Hieracium hethlandiae

Scientific classification
- Kingdom: Plantae
- Clade: Tracheophytes
- Clade: Angiosperms
- Clade: Eudicots
- Clade: Asterids
- Order: Asterales
- Family: Asteraceae
- Genus: Hieracium
- Species: H. hethlandiae
- Binomial name: Hieracium hethlandiae (F.Hanb.) Pugsley
- Synonyms: Hieracium dovrense var. hethlandiae F.Hanb.

= Hieracium hethlandiae =

- Genus: Hieracium
- Species: hethlandiae
- Authority: (F.Hanb.) Pugsley
- Synonyms: Hieracium dovrense var. hethlandiae F.Hanb.

Species of plant

Hieracium hethlandiae, known as Cliva Hill hawkweed, is a species of hawkweed native to Shetland. The species was first published in 1946.

The species was endemic to a localized region of rocky slopes near Mavis Grind. Already threatened due to overgrazing by sheep, it was declared extinct in the wild after habitat disruption due to quarrying in the 1980s.

#### Material shown:
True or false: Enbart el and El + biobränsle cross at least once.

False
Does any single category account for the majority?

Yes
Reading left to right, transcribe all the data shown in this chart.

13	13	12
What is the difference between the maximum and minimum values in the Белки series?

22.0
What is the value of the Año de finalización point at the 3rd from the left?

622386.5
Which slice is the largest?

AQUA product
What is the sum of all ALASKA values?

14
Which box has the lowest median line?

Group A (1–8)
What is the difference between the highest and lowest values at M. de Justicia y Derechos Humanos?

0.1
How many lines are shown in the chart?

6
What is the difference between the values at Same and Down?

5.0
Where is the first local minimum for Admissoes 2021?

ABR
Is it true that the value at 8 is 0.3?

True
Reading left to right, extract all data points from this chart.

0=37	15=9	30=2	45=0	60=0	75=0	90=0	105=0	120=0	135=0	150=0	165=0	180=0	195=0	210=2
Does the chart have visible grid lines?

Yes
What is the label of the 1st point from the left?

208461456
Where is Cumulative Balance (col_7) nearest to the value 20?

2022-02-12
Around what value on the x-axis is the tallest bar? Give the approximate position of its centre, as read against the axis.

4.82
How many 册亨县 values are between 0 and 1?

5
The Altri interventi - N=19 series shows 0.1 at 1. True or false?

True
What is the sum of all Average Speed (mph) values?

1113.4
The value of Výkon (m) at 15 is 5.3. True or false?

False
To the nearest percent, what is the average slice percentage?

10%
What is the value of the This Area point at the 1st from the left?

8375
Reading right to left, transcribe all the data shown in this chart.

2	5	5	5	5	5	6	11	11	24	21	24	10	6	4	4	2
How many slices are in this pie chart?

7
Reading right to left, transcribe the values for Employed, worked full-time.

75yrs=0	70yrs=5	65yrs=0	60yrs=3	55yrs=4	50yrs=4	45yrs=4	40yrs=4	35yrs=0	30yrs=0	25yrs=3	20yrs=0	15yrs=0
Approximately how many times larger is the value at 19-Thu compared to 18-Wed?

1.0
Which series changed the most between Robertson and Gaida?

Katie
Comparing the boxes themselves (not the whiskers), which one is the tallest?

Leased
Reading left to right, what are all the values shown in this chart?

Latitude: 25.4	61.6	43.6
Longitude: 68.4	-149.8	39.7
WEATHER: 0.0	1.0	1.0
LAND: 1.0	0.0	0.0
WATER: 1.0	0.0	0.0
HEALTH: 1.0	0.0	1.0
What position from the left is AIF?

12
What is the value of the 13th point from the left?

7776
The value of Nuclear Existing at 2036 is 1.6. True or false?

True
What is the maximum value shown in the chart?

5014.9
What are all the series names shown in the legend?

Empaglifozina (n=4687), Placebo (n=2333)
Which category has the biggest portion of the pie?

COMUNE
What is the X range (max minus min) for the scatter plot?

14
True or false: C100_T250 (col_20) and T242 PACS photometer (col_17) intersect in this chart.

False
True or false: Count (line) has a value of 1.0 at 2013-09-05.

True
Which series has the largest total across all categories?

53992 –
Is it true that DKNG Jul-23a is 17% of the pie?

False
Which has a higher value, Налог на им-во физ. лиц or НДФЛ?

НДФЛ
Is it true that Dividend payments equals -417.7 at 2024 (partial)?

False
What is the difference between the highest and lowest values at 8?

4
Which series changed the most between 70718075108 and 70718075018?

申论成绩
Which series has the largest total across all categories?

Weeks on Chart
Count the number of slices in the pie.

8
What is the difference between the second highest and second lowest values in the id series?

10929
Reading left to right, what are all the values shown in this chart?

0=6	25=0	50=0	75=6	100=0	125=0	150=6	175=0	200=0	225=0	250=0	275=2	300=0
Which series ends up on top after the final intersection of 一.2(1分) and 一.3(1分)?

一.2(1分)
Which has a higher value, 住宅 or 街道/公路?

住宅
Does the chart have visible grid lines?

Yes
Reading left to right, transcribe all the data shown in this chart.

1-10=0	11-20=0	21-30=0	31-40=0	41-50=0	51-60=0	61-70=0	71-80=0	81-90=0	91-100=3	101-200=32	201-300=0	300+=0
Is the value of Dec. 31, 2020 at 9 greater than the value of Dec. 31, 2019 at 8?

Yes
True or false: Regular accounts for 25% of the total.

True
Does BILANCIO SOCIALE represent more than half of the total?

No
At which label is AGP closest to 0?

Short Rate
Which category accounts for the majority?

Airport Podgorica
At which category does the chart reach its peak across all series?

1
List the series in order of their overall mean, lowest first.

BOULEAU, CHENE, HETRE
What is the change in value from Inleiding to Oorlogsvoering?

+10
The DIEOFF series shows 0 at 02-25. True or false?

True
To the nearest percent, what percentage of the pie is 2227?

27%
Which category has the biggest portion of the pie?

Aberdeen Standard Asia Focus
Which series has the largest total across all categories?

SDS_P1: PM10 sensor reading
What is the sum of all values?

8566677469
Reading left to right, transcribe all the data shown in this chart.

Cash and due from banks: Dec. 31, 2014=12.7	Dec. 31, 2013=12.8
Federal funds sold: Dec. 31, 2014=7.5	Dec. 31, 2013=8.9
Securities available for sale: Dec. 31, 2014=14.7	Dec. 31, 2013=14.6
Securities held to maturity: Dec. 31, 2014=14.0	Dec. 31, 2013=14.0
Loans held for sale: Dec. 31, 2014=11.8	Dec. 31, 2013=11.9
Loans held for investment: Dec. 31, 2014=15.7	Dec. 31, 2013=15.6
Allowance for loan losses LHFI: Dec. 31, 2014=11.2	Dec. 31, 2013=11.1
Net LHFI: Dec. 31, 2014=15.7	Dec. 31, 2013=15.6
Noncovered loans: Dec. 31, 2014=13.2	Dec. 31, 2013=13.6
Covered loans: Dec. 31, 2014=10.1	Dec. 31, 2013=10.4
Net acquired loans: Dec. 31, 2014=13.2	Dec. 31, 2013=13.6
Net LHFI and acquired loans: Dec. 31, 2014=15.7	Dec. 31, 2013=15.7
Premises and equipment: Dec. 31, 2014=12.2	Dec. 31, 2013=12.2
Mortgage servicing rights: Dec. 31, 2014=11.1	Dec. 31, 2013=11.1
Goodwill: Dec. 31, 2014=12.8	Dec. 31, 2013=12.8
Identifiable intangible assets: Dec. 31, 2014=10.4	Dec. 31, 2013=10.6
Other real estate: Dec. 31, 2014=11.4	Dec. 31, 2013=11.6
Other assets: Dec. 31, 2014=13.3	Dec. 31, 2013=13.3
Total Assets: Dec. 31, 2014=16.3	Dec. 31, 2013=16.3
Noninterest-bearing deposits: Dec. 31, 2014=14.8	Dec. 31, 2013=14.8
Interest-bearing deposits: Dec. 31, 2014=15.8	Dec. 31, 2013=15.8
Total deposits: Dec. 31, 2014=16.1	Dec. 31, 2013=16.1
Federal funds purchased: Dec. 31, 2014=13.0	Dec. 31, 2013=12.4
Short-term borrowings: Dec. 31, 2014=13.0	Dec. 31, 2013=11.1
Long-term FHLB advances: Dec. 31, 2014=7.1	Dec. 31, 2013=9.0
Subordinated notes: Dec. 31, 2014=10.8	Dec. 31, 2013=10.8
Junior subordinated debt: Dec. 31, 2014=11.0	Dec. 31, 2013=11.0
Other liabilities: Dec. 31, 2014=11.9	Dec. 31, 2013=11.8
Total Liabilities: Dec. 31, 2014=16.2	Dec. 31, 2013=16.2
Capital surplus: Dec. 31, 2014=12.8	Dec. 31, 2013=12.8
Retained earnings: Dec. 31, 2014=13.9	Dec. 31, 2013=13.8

#### Actions to take:
(a) Revise the hawkweed entry between "Species of plant" and "in the 1980s.", inclusive, changing "sheep" to "cattle".
(b) Extend the hawkweed entry, starting after its final sentence.
The material has no connection to the hawkweed entry.

#### Numbered answers:
(a)
Species of plant

Hieracium hethlandiae, known as Cliva Hill hawkweed, is a species of hawkweed native to Shetland. The species was first published in 1946.

The species was endemic to a localized region of rocky slopes near Mavis Grind. Already threatened due to overgrazing by cattle, it was declared extinct in the wild after habitat disruption due to quarrying in the 1980s.

(b)
Before the only known wild population was destroyed, botanist Walter Scott harvested and cultivated specimens of Hieracium hethlandiae. An authority on Hieracium, Scott was awarded an MBE for his conservation efforts in 1996. Although it was declared extinct by the National Biodiversity Network, in 2015 the species was reintroduced to the wild on a site geologically similar to where it was originally found.